Crashing nearly all weddings in its sight
What’s it like to be one of many jilted at the altar by coronavirus?
When Alyson Tata and Beau Webster were choosing a date to get married, one day stood out. March 21, 2020.
“We loved how it was ‘3-21,’” Tata said.
It seemed like a perfect day to blastoff into a new life together. Then an uninvited guest left them standing at the altar.
With all due respect to Vince Vaughn and Owen Wilson, coronavirus has become the world’s greatest wedding crasher. Like many others. Tata and Webster had to to scrub their launch into matrimony.
About 2.2 million weddings are held each year in the U.S., which works out to about 6,000 a day. The vast majority have been postponed or canceled.
Such woes are fairly meaningless when thousands of people are dying of COVID-19. But America’s wedding-industrial complex generates $72 billion a year.
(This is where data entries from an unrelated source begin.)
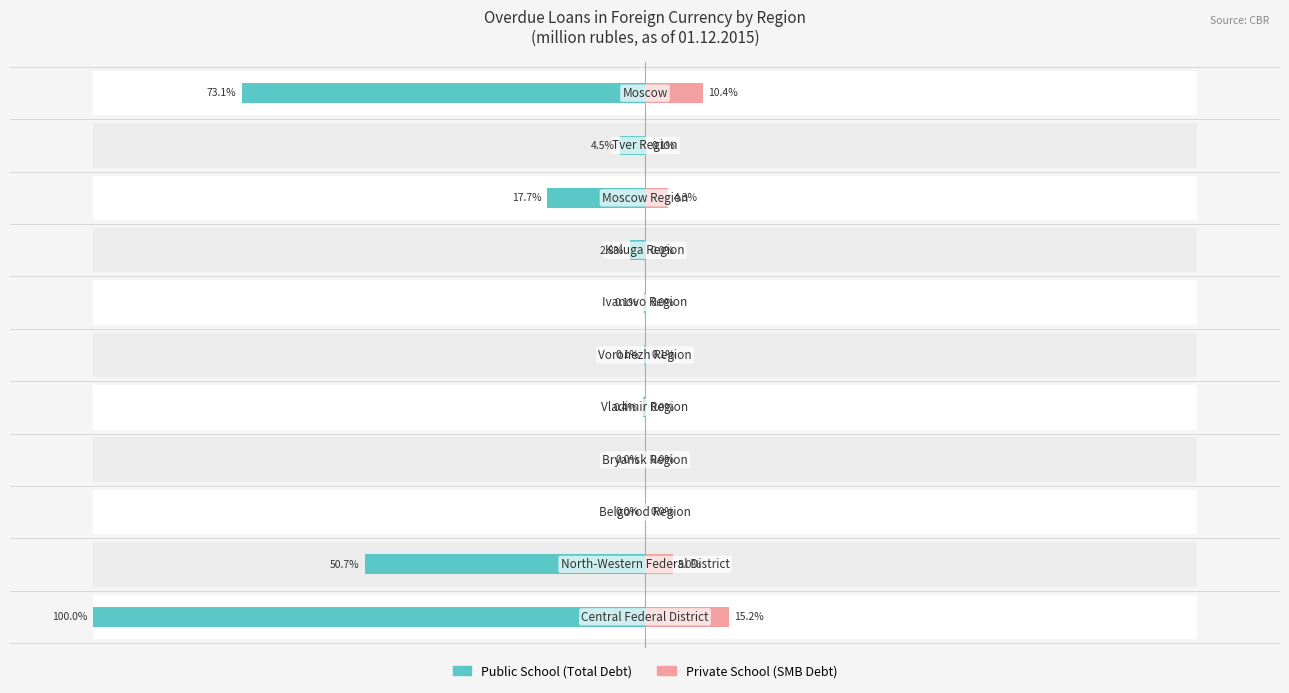

Read the Private School (SMB Debt) value at 5.

0.1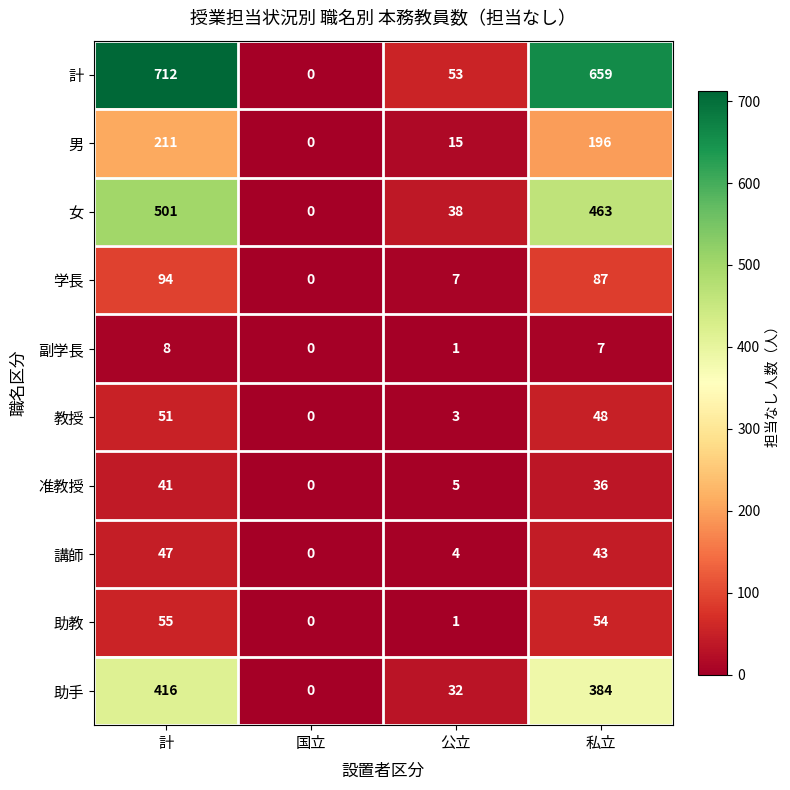

Which label corresponds to the smallest value in the chart?

国立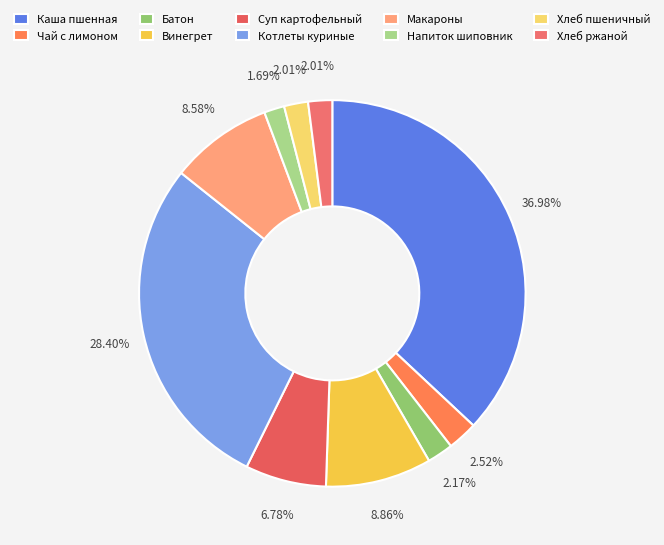

Which category has the biggest portion of the pie?

Каша пшенная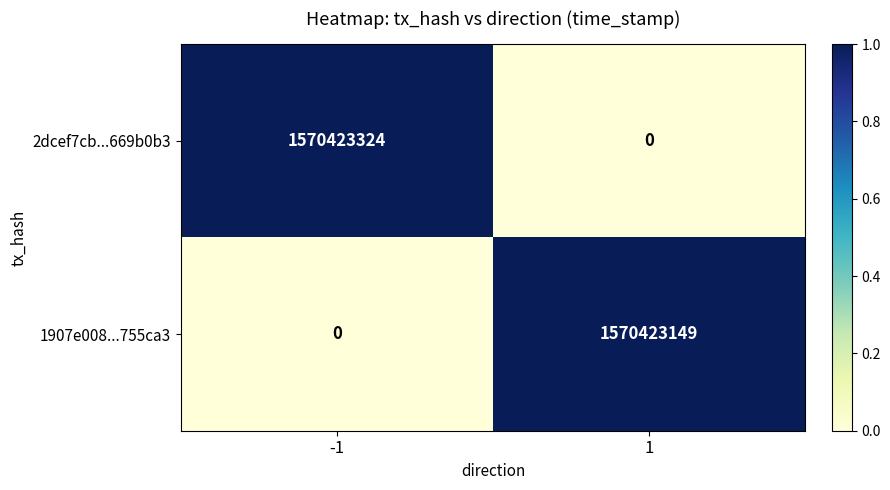

What is the spread (max minus min) of values at 1?

1570423149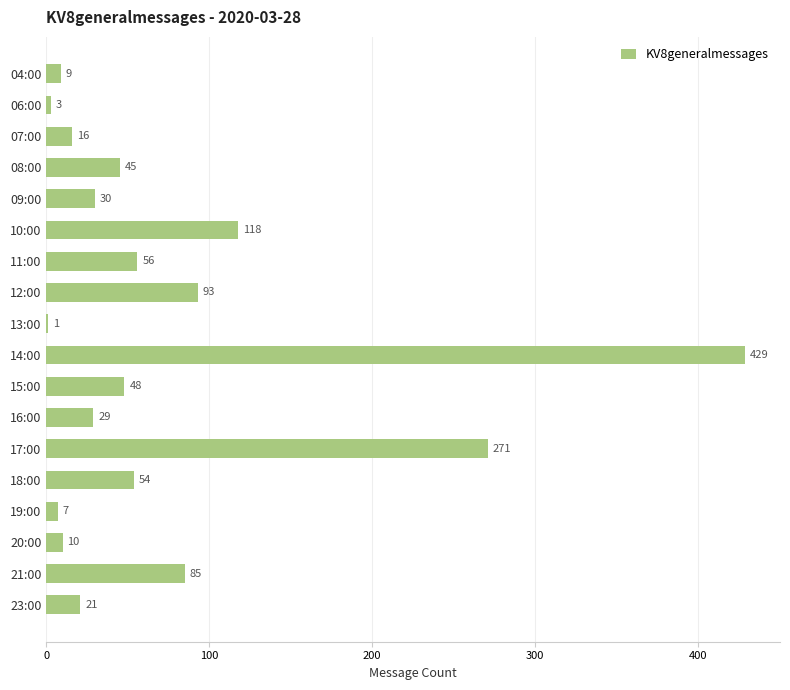

The chart shows a value of 15 at 08:00. True or false?

False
A lot of florists, photographers, planners, caterers, jewelers, venues, seamstresses, makeup artists, tuxedo stores and limo drivers are out of work.
Their damage is to the pocketbook. The would-be brides and grooms feel it in their hearts.
“We are getting to the point now where we can laugh about it,” Tata said. “A week ago, I was not able to have this conversation and be fine with it.”
She and Webster were nestled on a park bench near their Winter Garden home Tuesday afternoon. They looked like the kind of couple you might see on top of a wedding cake.
She’s 27 and works for AdventHealth. He’s 26 and works for CertiPay, a human resources company. They met in the Greek system at UCF, and really got to know each other on a 12-hour bus ride to New Orleans for a fraternity formal.
“I knew she was the girl for me,” Webster said.
They dated four years and then moved in together. At that point, it wasn’t a question of if Webster would pop the question — it was when.
He held onto the engagement ring for nine months, looking for the perfect moment. It came when they followed UCF’s football team to the Fiesta
Bowl in December 2018.
Two days before the game, the couple drove to the Grand Canyon. As the sun set over the far rim, Webster got down on one knee.
“It was amazing,” Tata said.
Tata spent “months and months” pondering dress colors, floral arrangements, music, venues, invitation fonts, the seating chart for 180 guests, etc., etc., etc.
Basically, a wedding requires only slight less planning than an invasion of Normandy. The key decision is picking D-Day.
A fall ceremony was out because it would conflict with UCF’s football schedule. Webster loves his Knights.
A summer wedding was out because the couple wanted an outdoor wedding.
“I didn’t want to sweat in my dress and makeup,” Tata said.
Spring looked ideal. They chose the Omni Orlando Resort, which had an opening March 21,
2020.
They booked that date in March 2019. Who knew then that ,10 days before the ceremony, Tom Hanks would announce he and his wife had coronavirus?
That same day, the NBA played it last games and President Trump gave a coronavirus speech from the Oval Office.
He did not ban weddings, but Tata and Webster could see trouble coming. A few out-of-town guests called to say they couldn’t make it.
Tata’s hobby is making crafts, so she made a sign to put at the entrance of wedding venue:
“No Hugs Doesn’t Mean No Love.
#COVID-19.”
But four days before the ceremony, her elderly uncle said he was too worried about coronavirus to attend. Webster’s grandfather chimed in with a similar message the same day.
“It’s one thing when friends say can’t come,” Webster said.
“But when have family member,” Tata added, “it really makes the day less special.”
With the countdown clock at T-minus 96 hours, they decided to pull the plug.
Tata and Webster realize the wedding problems of two people don’t amount to a hill of beans in this crazy world. But it still took a few days of despondency for perspective to set back in.
“We’re happy, we’re healthy, we have job security as of now,” Webster said. “We realize it’s affected a lot of people more than a canceled wedding.”
And there is a cure for their kind of pain. Weddings can be rescheduled, and they’ve already picked a new date.
August 15th.
8-15?
“Yeah, it’s not sequential,” Tata said, “But it’s going to be great.”